Darüber hinaus haben Union und SPD dem Vernehmen nach Neuregelungen für abgelehnte minderjährige Asylbewerber vereinbart. Sie sollen künftig bessere Gesundheitsleistungen erhalten als bislang vorgesehen.

Gesetzespaket könnte Ende Februar verabschiedet werden

Für den Aufbau der Sekundärmigrationszentren sind die Bundesländer zuständig. Sie können solche Einrichtungen einrichten, sind dazu aber nicht verpflichtet. Das Bundesinnenministerium führt nach Angaben aus Parlamentskreisen derzeit noch Gespräche mit den Ländern über technische Details. Das gesamte Gesetzespaket könnte in der kommenden Sitzungswoche des Bundestags Ende Februar verabschiedet werden, heißt es.

„Es ist gut, dass wir uns mit der Union jetzt auf einen gemeinsamen Gesetzestext geeinigt haben“, sagte der SPD-Innenexperte Sebastian Fiedler gegenüber Reuters. „Immerhin ist das GEAS das Projekt im Migrationsbereich schlechthin.“ Dies müsse nun in allen europäischen Mitgliedstaaten gut funktionieren.

Strittig waren zuletzt vor allem Freiheitsbeschränkungen von Migranten in den Asylzentren, aus ⁠denen sie als sogenannte „Dublin-Fälle“ in andere europäische ⁠Länder zurückgebracht werden sollen. Die Menschen waren bereits in diesen Ländern registriert oder hatten dort sogar schon einen Asylantrag gestellt. Damit sie vor einer Abschiebung nicht abtauchen, sollen sie dort unter bestimmten Bedingungen bis zu drei Monate festgehalten werden können.

Härtefalle sollen vermieden werden

Fiedler betonte aber, Härtefalle würden vermieden. „Insbesondere war uns dabei wichtig, keine vermeidbaren Härten für Kinder und Familien zu schaffen und den Schutz vulnerabler Gruppen sicherzustellen“, erklärte er. Dies umfasse keine Inhaftierung von Kindern, eine Begrenzung der Wohnverpflichtung für Familien in den Zentren sowie gute Unterbringungs- und Gesundheitsleistungen. ‍Zudem sei ein schnellerer Zugang zum Arbeitsmarkt für Menschen im Asylverfahren und ‍Geduldete wichtig. „Wer in Deutschland lebt, sollte seinen Lebensunterhalt selbst bestreiten können“, sagte Fiedler. Dies entlaste auch die Sozialsysteme.

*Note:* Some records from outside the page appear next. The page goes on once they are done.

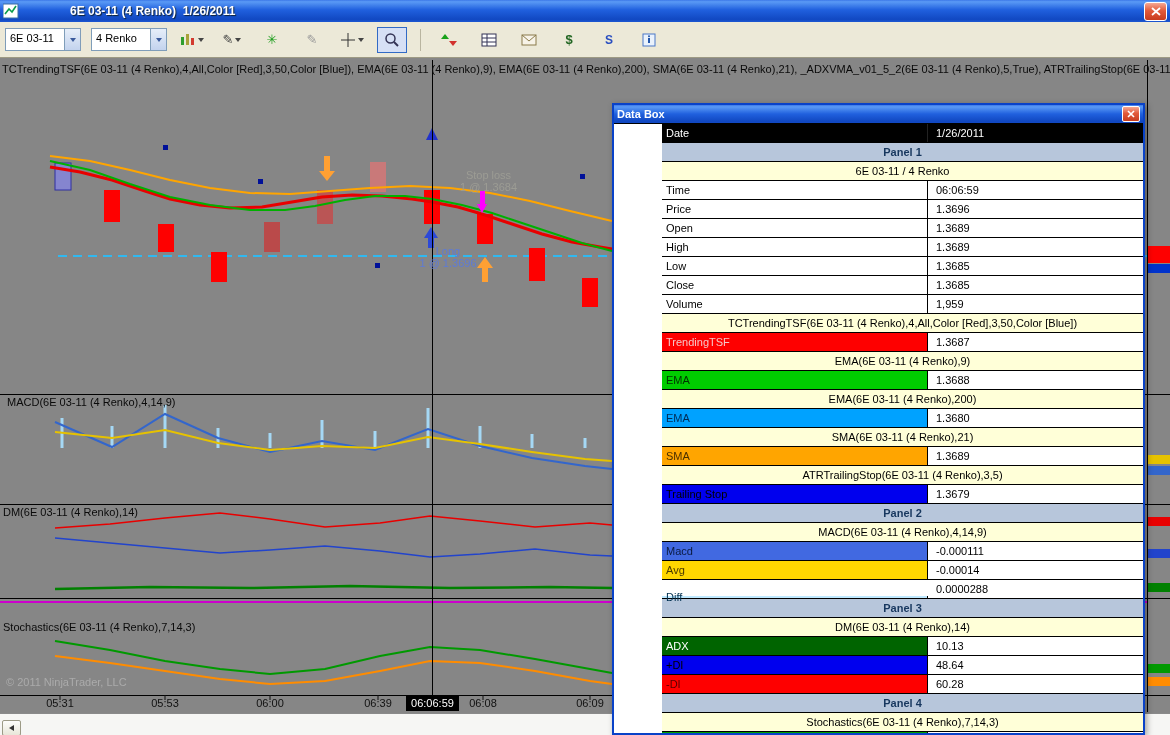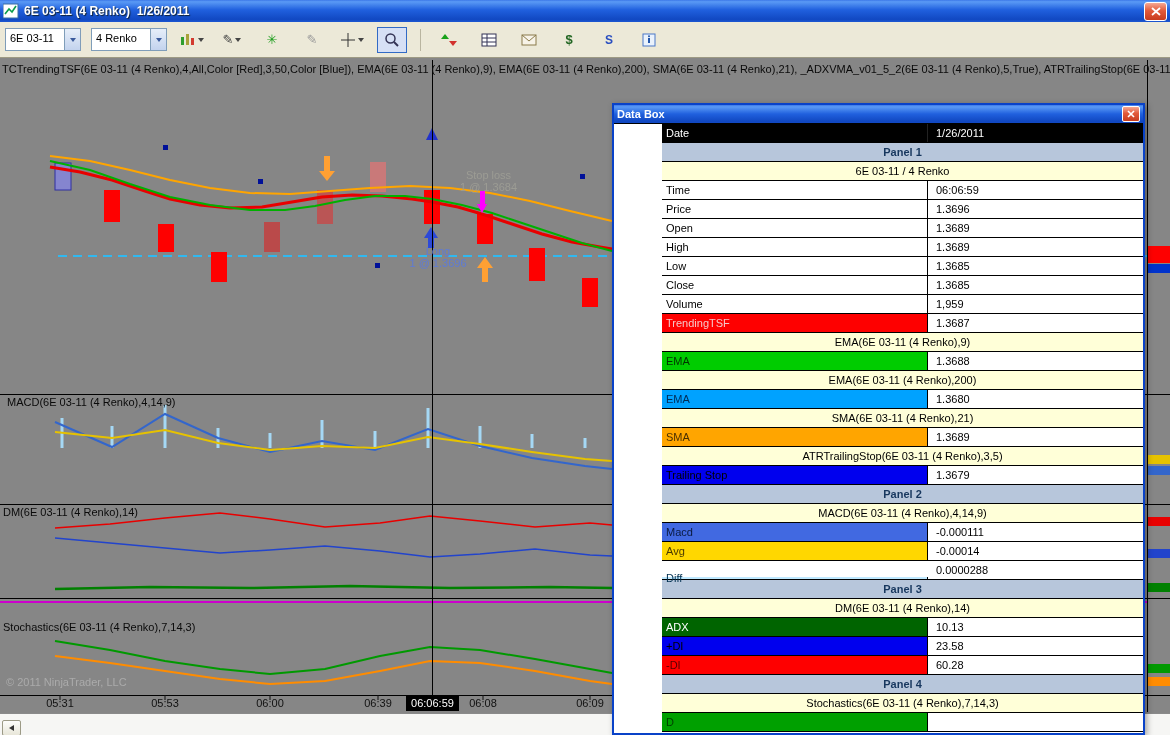--- a/index.html
+++ b/index.html
@@ -8,7 +8,7 @@
   
   .titlebar{position:absolute;left:0;top:0;width:100%;height:22px;z-index:6;display:flex;align-items:center;
             padding:0 3px;box-sizing:border-box;
-            background:linear-gradient(to bottom,#3C78E8 0%,#5A9AF5 8%,#2060DE 45%,#1148C2 88%,#1C57D2 100%);}
+            background:linear-gradient(to bottom,#3C78E8 0%,#5A9AF5 8%,#2060DE 45%,#1148C2 88%,#1C57D2 100%);gap:46px;}
   .app-icon{width:16px;height:16px;display:flex}
   .title-text{color:#fff;font-weight:bold;font-size:12px;margin-left:5px;text-shadow:1px 1px 1px #123;white-space:pre;}
   .win-close{margin-left:auto;width:21px;height:17px;border-radius:3px;border:1px solid #fff;

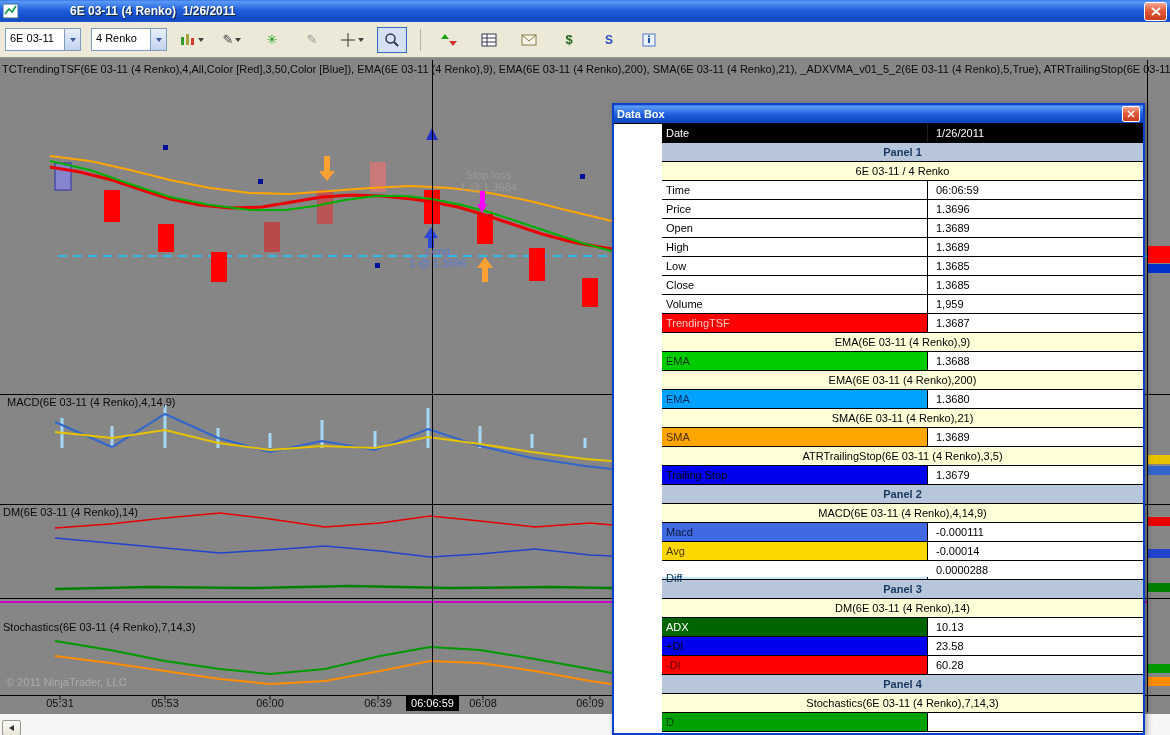--- a/index.html
+++ b/index.html
@@ -39,7 +39,7 @@
   .copyright{position:absolute;left:6px;top:676px;z-index:2;font-size:11px;color:#ABABAB;}
   .anno{position:absolute;z-index:2;font-size:11px;line-height:12px;text-align:center;}
   .anno.stop{left:441px;top:169px;width:95px;color:#9C9C94;}
-  .anno.long{left:398px;top:245px;width:80px;color:#5E7BD6;}
+  .anno.long{left:408px;top:245px;width:80px;color:#5E7BD6;}
   .taxis{position:absolute;top:697px;width:44px;text-align:center;z-index:2;font-size:11px;color:#111;}
   .taxis-current{position:absolute;left:406px;top:695px;width:53px;height:16px;z-index:3;background:#000;color:#fff;
                  font-size:11px;display:flex;align-items:center;justify-content:center;}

Kernproblem ist bisher ohnehin, dass Staaten wie Italien, Bulgarien, Kroatien oder Griechenland trotz der EU-Regelungen faktisch ⁠keine Migranten zurücknehmen. Selbst wenn es von diesen Staaten eine Zusage gibt, sind die von ihnen festgelegten Bedingungen häufig so gestaltet, dass nur wenige wirklich abgeschoben werden. Im vergangenen Jahr wurden von rund 36.000 „Dublin-Fällen“ nur rund 5300 tatsächlich außer ‍Landes gebracht – obwohl die Staaten ⁠sich grundsätzlich zur Aufnahme von ‌24.000 Menschen bereit erklärt hatten.

Kürzlich hatten ‌sich die Innenminister der EU-Staaten zudem ‌auf eine weitergehende Verordnung verständigt, die dann noch an GEAS angehängt wird und weitere Regelungen vorsieht. Dann soll auch ​die Rücknahme von „Dublin-Fällen“ wieder die Regel werden. Mit den auf EU-Ebene bereits 2024 beschlossenen GEAS-Regelungen ‍sollen ⁠die illegale Migration stärker begrenzt und Asylverfahren beschleunigt werden. Diese sollen möglichst an die Außengrenzen der EU verlagert werden. Die EU-Regelungen müssen bis Mitte 2026 in ‍nationales Recht umgesetzt werden.